The Joint Economic Committee (JEC) held a hearing today on the outlook for the U.S. economy. JEC Chairman Maloney’s written statement echoed many of the same sentiments she expressed during last week’s hearing. She noted that the JEC was “eagerly awaiting” the results of the “stress test” of the nation’s 19 largest bank holding companies. She also commended the witness, Ben Bernanke, Chairman of the Federal Reserve, for his leadership in (i) implementing new rules to prevent unfair and deceptive practices related to credit cards; and (ii) for establishing greater transparency at the Federal Reserve.

In his testimony, Chairman Bernanke discussed recent economic developments.

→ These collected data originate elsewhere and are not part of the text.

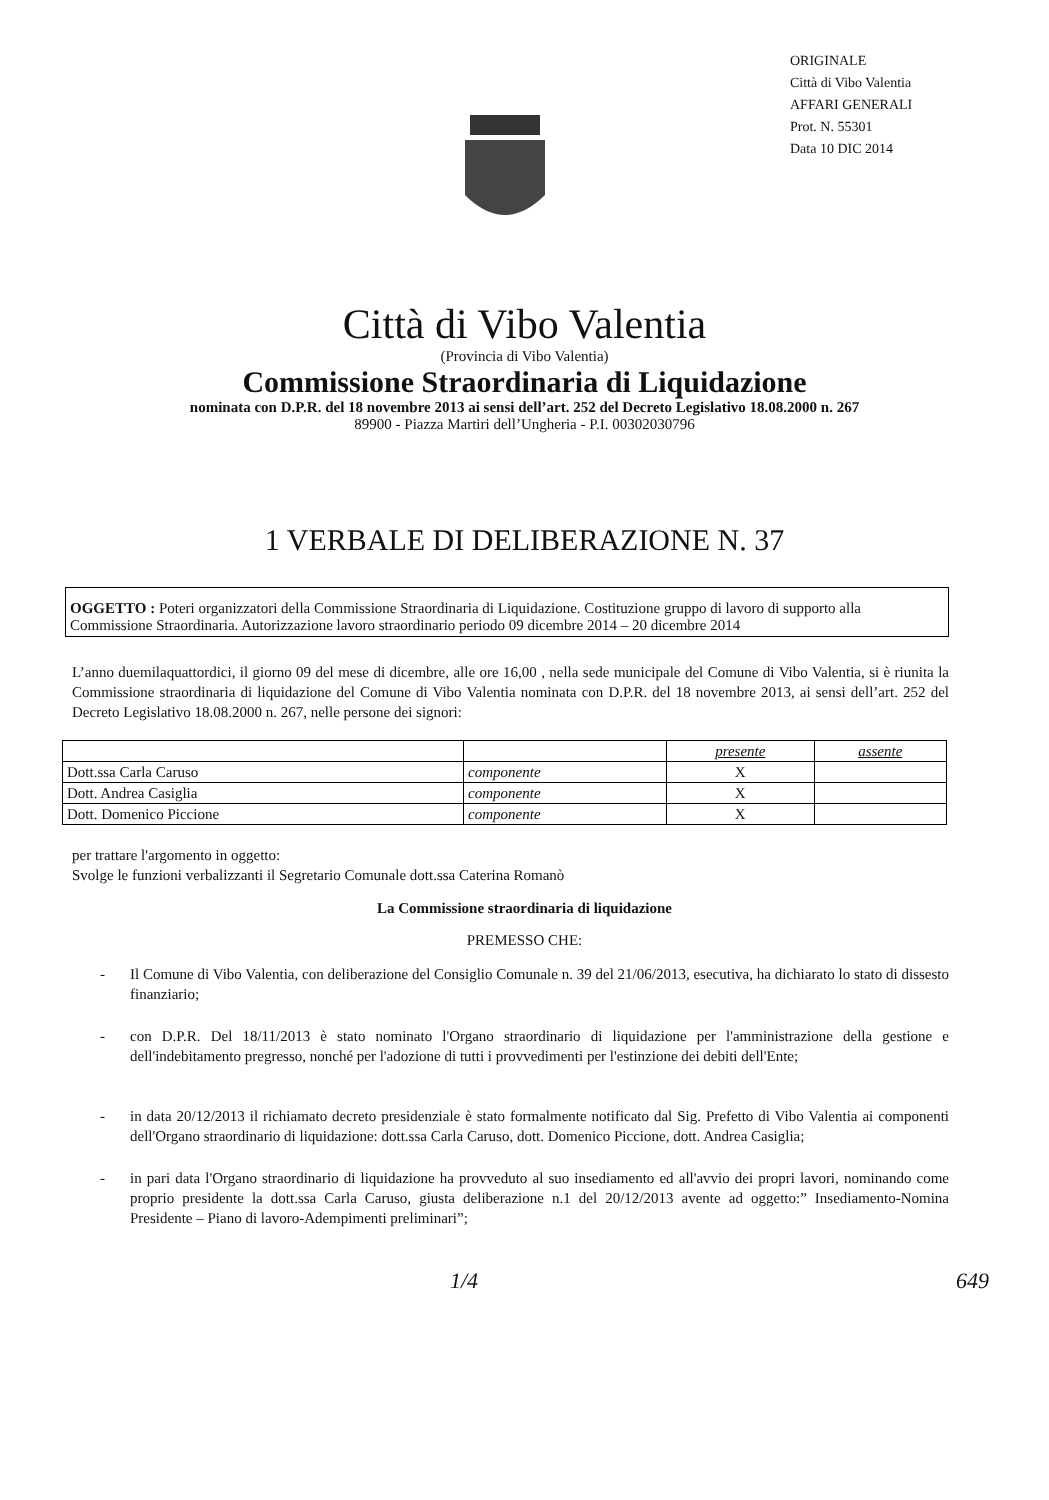ORIGINALE
Città di Vibo Valentia
AFFARI GENERALI
Prot. N. 55301
Data 10 DIC 2014
Città di Vibo Valentia
(Provincia di Vibo Valentia)
Commissione Straordinaria di Liquidazione
nominata con D.P.R. del 18 novembre 2013 ai sensi dell’art. 252 del Decreto Legislativo 18.08.2000 n. 267
89900 - Piazza Martiri dell’Ungheria - P.I. 00302030796
1 VERBALE DI DELIBERAZIONE N. 37
OGGETTO : Poteri organizzatori della Commissione Straordinaria di Liquidazione. Costituzione gruppo di lavoro di supporto alla Commissione Straordinaria. Autorizzazione lavoro straordinario periodo 09 dicembre 2014 – 20 dicembre 2014
L’anno duemilaquattordici, il giorno 09 del mese di dicembre, alle ore 16,00 , nella sede municipale del Comune di Vibo Valentia, si è riunita la Commissione straordinaria di liquidazione del Comune di Vibo Valentia nominata con D.P.R. del 18 novembre 2013, ai sensi dell’art. 252 del Decreto Legislativo 18.08.2000 n. 267, nelle persone dei signori:
| | | presente | assente |
| --- | --- | --- | --- |
| Dott.ssa Carla Caruso | componente | X | |
| Dott. Andrea Casiglia | componente | X | |
| Dott. Domenico Piccione | componente | X | |
per trattare l'argomento in oggetto:
Svolge le funzioni verbalizzanti il Segretario Comunale dott.ssa Caterina Romanò
La Commissione straordinaria di liquidazione
PREMESSO CHE:
- Il Comune di Vibo Valentia, con deliberazione del Consiglio Comunale n. 39 del 21/06/2013, esecutiva, ha dichiarato lo stato di dissesto finanziario;
- con D.P.R. Del 18/11/2013 è stato nominato l'Organo straordinario di liquidazione per l'amministrazione della gestione e dell'indebitamento pregresso, nonché per l'adozione di tutti i provvedimenti per l'estinzione dei debiti dell'Ente;
- in data 20/12/2013 il richiamato decreto presidenziale è stato formalmente notificato dal Sig. Prefetto di Vibo Valentia ai componenti dell'Organo straordinario di liquidazione: dott.ssa Carla Caruso, dott. Domenico Piccione, dott. Andrea Casiglia;
- in pari data l'Organo straordinario di liquidazione ha provveduto al suo insediamento ed all'avvio dei propri lavori, nominando come proprio presidente la dott.ssa Carla Caruso, giusta deliberazione n.1 del 20/12/2013 avente ad oggetto:” Insediamento-Nomina Presidente – Piano di lavoro-Adempimenti preliminari”;
1/4 649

Although he expects that the labor market will “likely see further sizable job losses and increased unemployment” over the next few months, he noted that “recent data also suggest that the pace of contraction may be slowing, and they include some tentative signs that final demand, especially demand by households, may be stabilizing.” In response to a question from Chairman Maloney about whether there was “any good news” for the economy, Chairman Bernanke was cautiously optimistic that, as the decline in inventory levels led to an increase in production and household demand stabilized, the economy would experience “positive growth by the end of the year.”

Chairman Bernanke also described the efforts taken to restore stability to the financial system, and discussed the “stress test” performed by the federal bank regulatory agencies on the 19 largest bank holding companies under the Capital Assistance Program. He explained that the delay in the release of stress test results was required by (i) the expansive nature of the examination, (ii) the opportunity given to the companies to provide additional explanation and correct misstatements or communication errors, and (iii) time spent by the agencies to ensure that the results of the examination were as accurate as possible.

In responding to a question about the concept of “too big to fail,” Chairman Bernanke stated that “too big to fail” was not a policy or a doctrine but rather a problem. He stated that the problem resulted from a lack of legal authority to engage in the orderly resolution of large institutions and holding companies that were not banks. Under current law, he continued, there is no resolution regime to safely unwind a large company in a manner analogous to the FDIC receivership process used for banks.